When I first met Jerry Sherman, back in 1991 at the start of my career, he was already a legendary diagnostician and a role model for the next generation of ODs. A prolific writer, his contributions were a staple of this publication. For a time, he actually wrote three monthly columns for Review simultaneously: Retina Quiz, Malpractice Quiz and Visual Field Quiz. Only Retina Quiz remains (more on that in a minute), while the other two eventually ran their course and were discontinued.
More than anything else, the responsibility at the heart of all three of those columns was the crucial skill of disease diagnosis. So, I’m excited to use our annual Diagnostic Skills & Techniques issue to announce the launch of a new column to be written by Dr. Sherman along with another SUNY faculty superstar, Sherry Bass. These two esteemed educators will be unpacking the arguments for malpractice claims—whether spurious, warranted or somewhere in between—in a new monthly department called You Be The Judge. The goal is to put the reader into the exam room while a tricky case unfolds and ask each of you whether you believe the proper course of action was followed by the doctor(s).
Drs. Sherman and Bass have a combined 94 years—yes, you read that right—of experience on the faculty at SUNY and as fixtures in wider world of optometry. Their insights into vulnerabilities in the care a doctor provides that might expose someone to a malpractice claim are simply invaluable. The cases they’ll use as teaching examples will naturally tend toward situations with high stakes, sometimes with catastrophic outcomes, as with the debut column this month.
Fortunately, most day-to-day optometric care isn’t such a high-wire act as all that, but still the mandate to nail the diagnosis remains.

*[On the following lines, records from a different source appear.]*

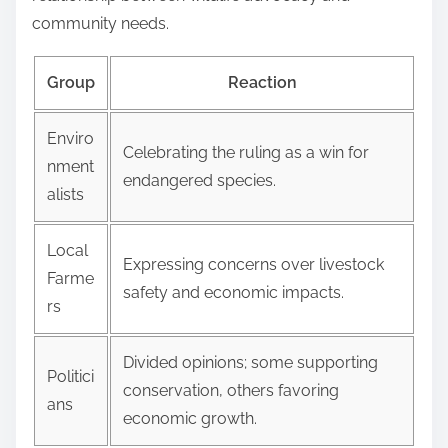
community needs.
Group
Reaction
Enviro
Celebrating the ruling as a win for
nment
endangered species.
alists
Local
Expressing concerns over livestock
Farme
safety and economic impacts.
rs
Divided opinions; some supporting
Politici
conservation, others favoring
ans
economic growth.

To help readers brush up on simple workaday exam techniques, our cover story provides a grab-bag of ideas and tips to help you make the most out of a relatively brief visit that needs to cover a lot of ground efficiently. In a similar vein, the first feature in the series digs deep into the nuances of eliciting good, actionable information in the case history.
The remaining features in the diagnostic theme cover the frustrating logistics of adding bloodwork and neuroimaging to your practice, challenges inherent in keratoconus diagnosis and related topics, and a CE course on the panoply of pupil disorders. We hope you enjoy this year’s line-up.

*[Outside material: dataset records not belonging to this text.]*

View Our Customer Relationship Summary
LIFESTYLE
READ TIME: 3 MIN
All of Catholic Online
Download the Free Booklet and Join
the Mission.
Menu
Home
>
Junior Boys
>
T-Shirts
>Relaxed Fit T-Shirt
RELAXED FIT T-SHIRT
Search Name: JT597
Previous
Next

Back to the long-running Retina Quiz column Dr. Sherman launched decades ago: his successor, the brilliant Mark Dunbar of Bascom Palmer, will be transitioning the column this year to a protege of his, Rami Aboumourad. Just a few years into his career, Dr. Aboumourad has distinguished himself at Bascom Palmer for his deep understanding of retinal pathophysiology.
This month also sees Jessica Steen’s debut in writing the Therapeutic Review column, as her former mentor Joseph Sowka also begins to pass the baton. It’s heartening to see several generations of keen intellects—the stewards of optometry’s past, present and future place in the world—come together under one roof to help the profession fill in its gaps and move forward, one diagnosis at a time.